The old dog was a border collie, he was around the streets all the time, I couldn't keep him in. A little kid said: "Your dog came into our house and peed in my dad's gumboots." Golly, well you have to laugh, that would be him alright. Then their dog had pups and they all looked like him.
My other two are strays, and they miss the old fellow. Some days I see them staring through the fence, looking for him.
For twenty years it's been okay here but now it's changing. Middle-income has discovered it, public servant types. The area is being 'restored', which means cafes everywhere. The op shop went first, becoming a sushi bar, the post office is now a French restaurant, and the huge electrical building for powering trains is some sort of artists ghetto. Good heavens. I'm not kidding! Who are these people? Generation yoghurt. Well I'm sorry but I just can't stand them, they make me sick. Dogs can't roam anymore, they ring the council. You can't play a piano at night, they call the police. If you light a smoke they start coughing. Dog shit gets them hysterical, they want cop cars and a helicopter overhead. The schoolmarm next door has three rings on one finger, and a little tattoo to celebrate her kitchen renovation. She glares at me like she's a catwalk model.
I worry about them, these new neighbors, what they might think of me. They misunderstand me, that's all, don't know what I'm on about. When they do they'll lynch me.

Elisabeth said...

At the risk of offending, RH, I think it might be time to get yourself your own blog.

R.H. said...

Is that so.

Golly.

Thank Christ you don't live in Newport.

R.H. said...

Pardon me but I'm an invited guest, how about you? I don't visit places like yours, they count the silverware after I'm gone, knives and forks.

JahTeh said...

Robbert, wonderful vignettes of Melbourne life and I appreciate your caretaking of my blog. I don't trust easily but I trust you. (I counted the silver before you started)

R.H. said...
This comment has been removed by the author.
R.H. said...

Thank you Miss Jahteh. The queer thing about my vignettes is they're all true.

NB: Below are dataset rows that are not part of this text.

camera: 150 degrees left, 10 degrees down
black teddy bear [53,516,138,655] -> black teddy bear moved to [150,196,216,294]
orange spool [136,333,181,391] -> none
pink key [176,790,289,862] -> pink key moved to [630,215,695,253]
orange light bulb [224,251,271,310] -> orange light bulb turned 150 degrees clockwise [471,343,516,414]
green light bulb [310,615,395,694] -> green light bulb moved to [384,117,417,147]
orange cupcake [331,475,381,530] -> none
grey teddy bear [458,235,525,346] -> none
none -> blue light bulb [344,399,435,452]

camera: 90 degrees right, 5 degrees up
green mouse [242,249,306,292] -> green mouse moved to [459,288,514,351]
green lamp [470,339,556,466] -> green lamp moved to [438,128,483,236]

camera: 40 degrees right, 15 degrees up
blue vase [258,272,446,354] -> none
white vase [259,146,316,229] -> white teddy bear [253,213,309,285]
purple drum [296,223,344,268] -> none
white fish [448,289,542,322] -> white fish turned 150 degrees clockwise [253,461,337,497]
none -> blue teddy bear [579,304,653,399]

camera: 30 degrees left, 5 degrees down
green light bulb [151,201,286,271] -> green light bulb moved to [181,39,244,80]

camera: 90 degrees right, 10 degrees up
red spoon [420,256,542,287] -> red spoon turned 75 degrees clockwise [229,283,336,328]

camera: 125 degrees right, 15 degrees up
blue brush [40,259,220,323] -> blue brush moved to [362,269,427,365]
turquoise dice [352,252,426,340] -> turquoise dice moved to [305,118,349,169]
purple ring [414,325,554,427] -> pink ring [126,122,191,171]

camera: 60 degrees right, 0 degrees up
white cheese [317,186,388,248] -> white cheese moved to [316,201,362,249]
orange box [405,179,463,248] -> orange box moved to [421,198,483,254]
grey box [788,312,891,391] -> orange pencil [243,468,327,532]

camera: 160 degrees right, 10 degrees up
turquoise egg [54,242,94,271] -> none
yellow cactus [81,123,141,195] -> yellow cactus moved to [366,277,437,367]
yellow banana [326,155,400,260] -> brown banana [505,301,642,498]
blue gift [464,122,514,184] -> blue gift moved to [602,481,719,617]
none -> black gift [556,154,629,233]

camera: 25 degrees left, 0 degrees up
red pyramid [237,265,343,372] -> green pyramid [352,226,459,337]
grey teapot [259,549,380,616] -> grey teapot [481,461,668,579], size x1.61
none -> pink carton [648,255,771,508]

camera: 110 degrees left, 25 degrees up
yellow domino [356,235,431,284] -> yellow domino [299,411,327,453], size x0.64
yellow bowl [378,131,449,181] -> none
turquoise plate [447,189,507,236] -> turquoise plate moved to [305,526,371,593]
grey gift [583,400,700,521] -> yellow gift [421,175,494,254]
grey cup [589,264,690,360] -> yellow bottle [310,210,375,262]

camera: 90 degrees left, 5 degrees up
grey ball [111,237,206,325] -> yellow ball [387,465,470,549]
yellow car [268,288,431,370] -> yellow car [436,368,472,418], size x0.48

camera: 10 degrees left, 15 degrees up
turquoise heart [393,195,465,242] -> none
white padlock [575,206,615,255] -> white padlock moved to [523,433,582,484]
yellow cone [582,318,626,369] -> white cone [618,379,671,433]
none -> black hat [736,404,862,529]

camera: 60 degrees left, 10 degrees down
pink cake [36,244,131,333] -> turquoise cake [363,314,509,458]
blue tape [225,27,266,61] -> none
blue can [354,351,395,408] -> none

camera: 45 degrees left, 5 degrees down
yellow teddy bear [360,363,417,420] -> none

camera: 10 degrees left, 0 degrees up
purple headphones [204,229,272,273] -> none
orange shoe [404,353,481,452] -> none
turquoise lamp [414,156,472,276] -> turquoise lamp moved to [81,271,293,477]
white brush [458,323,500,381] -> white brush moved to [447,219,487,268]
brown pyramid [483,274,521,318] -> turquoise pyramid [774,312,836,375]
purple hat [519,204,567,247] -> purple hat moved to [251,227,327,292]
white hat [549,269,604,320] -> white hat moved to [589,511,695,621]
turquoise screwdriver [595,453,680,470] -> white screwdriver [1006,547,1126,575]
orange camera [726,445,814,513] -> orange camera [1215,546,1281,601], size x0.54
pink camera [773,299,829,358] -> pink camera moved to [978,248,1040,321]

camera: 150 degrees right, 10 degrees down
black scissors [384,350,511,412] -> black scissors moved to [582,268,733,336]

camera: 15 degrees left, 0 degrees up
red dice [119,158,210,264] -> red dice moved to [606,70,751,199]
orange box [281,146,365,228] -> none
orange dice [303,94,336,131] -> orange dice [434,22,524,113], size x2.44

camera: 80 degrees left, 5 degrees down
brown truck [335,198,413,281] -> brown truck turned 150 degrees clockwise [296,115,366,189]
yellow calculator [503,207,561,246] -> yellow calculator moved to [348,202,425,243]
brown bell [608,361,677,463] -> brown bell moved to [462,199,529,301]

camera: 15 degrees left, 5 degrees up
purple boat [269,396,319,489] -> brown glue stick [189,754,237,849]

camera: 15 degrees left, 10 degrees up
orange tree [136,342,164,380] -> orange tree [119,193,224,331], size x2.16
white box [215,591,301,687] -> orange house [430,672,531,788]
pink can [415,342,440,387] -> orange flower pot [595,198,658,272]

My curiosity is to find out who people are when they're not themselves:
Peter W visited his mother's house and found his brother Geoff (my biographical subject) in the bath. He was surprised because Geoff wasn't living there anymore. "Where's mum?" he asked. Geoff was annoyed. "Gone out," he said.
After looking around a bit the very worried Pete left through the back door. He walked up the driveway, passing mother's body by a few metres, she was under the house.

Marshall Stacks said...

if Geoff is a big fan of Robbie Burns ... I think I dated him ... briefly ... years ago.

Davo said...

RH, we never know until we know.
and even then
or when
experience tells us so.

R.H. said...

Thank you Miss Stacks. All his dates have been short-lived (little joke) but it's not the same fellow. Meanwhile Davo, like myself, is a vexatious poet, living alone has its consequences.